*Exercise objective*: Reproduce the material below in full, changing each occurrence of "Parents Fighting" to "Parental Conflict" and leaving everything else as it stands.

• • • •

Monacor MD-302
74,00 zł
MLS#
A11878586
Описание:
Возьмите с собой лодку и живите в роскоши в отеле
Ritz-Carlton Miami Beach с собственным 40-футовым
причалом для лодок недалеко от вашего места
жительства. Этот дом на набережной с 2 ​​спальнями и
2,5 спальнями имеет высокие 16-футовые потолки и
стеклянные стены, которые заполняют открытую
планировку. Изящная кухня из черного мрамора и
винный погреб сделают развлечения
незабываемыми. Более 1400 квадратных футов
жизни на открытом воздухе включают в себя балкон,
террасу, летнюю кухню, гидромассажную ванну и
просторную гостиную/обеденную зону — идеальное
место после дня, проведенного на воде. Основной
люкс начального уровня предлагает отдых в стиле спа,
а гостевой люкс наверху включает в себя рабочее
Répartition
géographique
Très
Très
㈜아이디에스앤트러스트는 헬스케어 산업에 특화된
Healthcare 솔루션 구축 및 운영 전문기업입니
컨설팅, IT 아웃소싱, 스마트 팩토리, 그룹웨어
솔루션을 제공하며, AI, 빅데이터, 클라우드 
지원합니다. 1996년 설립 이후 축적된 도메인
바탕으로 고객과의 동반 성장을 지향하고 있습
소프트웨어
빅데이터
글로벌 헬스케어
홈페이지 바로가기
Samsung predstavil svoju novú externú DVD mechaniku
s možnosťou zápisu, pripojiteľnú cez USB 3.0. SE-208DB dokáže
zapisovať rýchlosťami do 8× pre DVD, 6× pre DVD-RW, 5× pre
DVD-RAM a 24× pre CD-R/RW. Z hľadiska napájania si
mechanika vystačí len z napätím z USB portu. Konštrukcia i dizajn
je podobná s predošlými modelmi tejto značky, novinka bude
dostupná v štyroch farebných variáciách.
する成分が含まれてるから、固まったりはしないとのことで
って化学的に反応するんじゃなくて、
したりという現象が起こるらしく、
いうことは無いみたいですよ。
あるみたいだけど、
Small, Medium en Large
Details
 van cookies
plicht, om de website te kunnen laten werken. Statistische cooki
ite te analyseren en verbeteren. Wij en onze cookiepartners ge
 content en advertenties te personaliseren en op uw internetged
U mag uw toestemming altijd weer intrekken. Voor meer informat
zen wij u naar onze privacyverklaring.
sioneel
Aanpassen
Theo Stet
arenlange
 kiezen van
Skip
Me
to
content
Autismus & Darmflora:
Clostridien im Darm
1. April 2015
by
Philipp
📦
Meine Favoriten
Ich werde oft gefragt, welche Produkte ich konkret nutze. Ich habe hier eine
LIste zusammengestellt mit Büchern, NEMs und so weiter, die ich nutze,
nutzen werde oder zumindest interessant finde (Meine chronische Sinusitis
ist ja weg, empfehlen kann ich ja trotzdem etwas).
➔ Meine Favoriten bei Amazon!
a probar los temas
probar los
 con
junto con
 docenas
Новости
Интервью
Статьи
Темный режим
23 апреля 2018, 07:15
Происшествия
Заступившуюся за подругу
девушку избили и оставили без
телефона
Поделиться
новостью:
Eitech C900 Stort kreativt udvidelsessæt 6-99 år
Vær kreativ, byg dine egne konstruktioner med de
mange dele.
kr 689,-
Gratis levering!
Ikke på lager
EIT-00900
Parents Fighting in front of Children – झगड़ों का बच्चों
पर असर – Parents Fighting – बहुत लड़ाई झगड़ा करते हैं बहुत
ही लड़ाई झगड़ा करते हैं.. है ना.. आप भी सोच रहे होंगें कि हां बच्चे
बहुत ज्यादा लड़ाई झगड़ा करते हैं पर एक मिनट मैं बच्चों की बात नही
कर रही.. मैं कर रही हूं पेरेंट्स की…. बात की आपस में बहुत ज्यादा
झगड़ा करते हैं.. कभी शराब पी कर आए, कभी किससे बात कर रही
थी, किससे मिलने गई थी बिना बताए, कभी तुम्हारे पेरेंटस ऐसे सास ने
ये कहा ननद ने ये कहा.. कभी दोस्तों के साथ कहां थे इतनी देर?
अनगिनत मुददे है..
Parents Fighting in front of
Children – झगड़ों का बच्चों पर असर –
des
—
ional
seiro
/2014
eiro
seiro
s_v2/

• • • •

*The completed task*:
Monacor MD-302
74,00 zł
MLS#
A11878586
Описание:
Возьмите с собой лодку и живите в роскоши в отеле
Ritz-Carlton Miami Beach с собственным 40-футовым
причалом для лодок недалеко от вашего места
жительства. Этот дом на набережной с 2 ​​спальнями и
2,5 спальнями имеет высокие 16-футовые потолки и
стеклянные стены, которые заполняют открытую
планировку. Изящная кухня из черного мрамора и
винный погреб сделают развлечения
незабываемыми. Более 1400 квадратных футов
жизни на открытом воздухе включают в себя балкон,
террасу, летнюю кухню, гидромассажную ванну и
просторную гостиную/обеденную зону — идеальное
место после дня, проведенного на воде. Основной
люкс начального уровня предлагает отдых в стиле спа,
а гостевой люкс наверху включает в себя рабочее
Répartition
géographique
Très
Très
㈜아이디에스앤트러스트는 헬스케어 산업에 특화된
Healthcare 솔루션 구축 및 운영 전문기업입니
컨설팅, IT 아웃소싱, 스마트 팩토리, 그룹웨어
솔루션을 제공하며, AI, 빅데이터, 클라우드 
지원합니다. 1996년 설립 이후 축적된 도메인
바탕으로 고객과의 동반 성장을 지향하고 있습
소프트웨어
빅데이터
글로벌 헬스케어
홈페이지 바로가기
Samsung predstavil svoju novú externú DVD mechaniku
s možnosťou zápisu, pripojiteľnú cez USB 3.0. SE-208DB dokáže
zapisovať rýchlosťami do 8× pre DVD, 6× pre DVD-RW, 5× pre
DVD-RAM a 24× pre CD-R/RW. Z hľadiska napájania si
mechanika vystačí len z napätím z USB portu. Konštrukcia i dizajn
je podobná s predošlými modelmi tejto značky, novinka bude
dostupná v štyroch farebných variáciách.
する成分が含まれてるから、固まったりはしないとのことで
って化学的に反応するんじゃなくて、
したりという現象が起こるらしく、
いうことは無いみたいですよ。
あるみたいだけど、
Small, Medium en Large
Details
 van cookies
plicht, om de website te kunnen laten werken. Statistische cooki
ite te analyseren en verbeteren. Wij en onze cookiepartners ge
 content en advertenties te personaliseren en op uw internetged
U mag uw toestemming altijd weer intrekken. Voor meer informat
zen wij u naar onze privacyverklaring.
sioneel
Aanpassen
Theo Stet
arenlange
 kiezen van
Skip
Me
to
content
Autismus & Darmflora:
Clostridien im Darm
1. April 2015
by
Philipp
📦
Meine Favoriten
Ich werde oft gefragt, welche Produkte ich konkret nutze. Ich habe hier eine
LIste zusammengestellt mit Büchern, NEMs und so weiter, die ich nutze,
nutzen werde oder zumindest interessant finde (Meine chronische Sinusitis
ist ja weg, empfehlen kann ich ja trotzdem etwas).
➔ Meine Favoriten bei Amazon!
a probar los temas
probar los
 con
junto con
 docenas
Новости
Интервью
Статьи
Темный режим
23 апреля 2018, 07:15
Происшествия
Заступившуюся за подругу
девушку избили и оставили без
телефона
Поделиться
новостью:
Eitech C900 Stort kreativt udvidelsessæt 6-99 år
Vær kreativ, byg dine egne konstruktioner med de
mange dele.
kr 689,-
Gratis levering!
Ikke på lager
EIT-00900
Parental Conflict in front of Children – झगड़ों का बच्चों
पर असर – Parental Conflict – बहुत लड़ाई झगड़ा करते हैं बहुत
ही लड़ाई झगड़ा करते हैं.. है ना.. आप भी सोच रहे होंगें कि हां बच्चे
बहुत ज्यादा लड़ाई झगड़ा करते हैं पर एक मिनट मैं बच्चों की बात नही
कर रही.. मैं कर रही हूं पेरेंट्स की…. बात की आपस में बहुत ज्यादा
झगड़ा करते हैं.. कभी शराब पी कर आए, कभी किससे बात कर रही
थी, किससे मिलने गई थी बिना बताए, कभी तुम्हारे पेरेंटस ऐसे सास ने
ये कहा ननद ने ये कहा.. कभी दोस्तों के साथ कहां थे इतनी देर?
अनगिनत मुददे है..
Parental Conflict in front of
Children – झगड़ों का बच्चों पर असर –
des
—
ional
seiro
/2014
eiro
seiro
s_v2/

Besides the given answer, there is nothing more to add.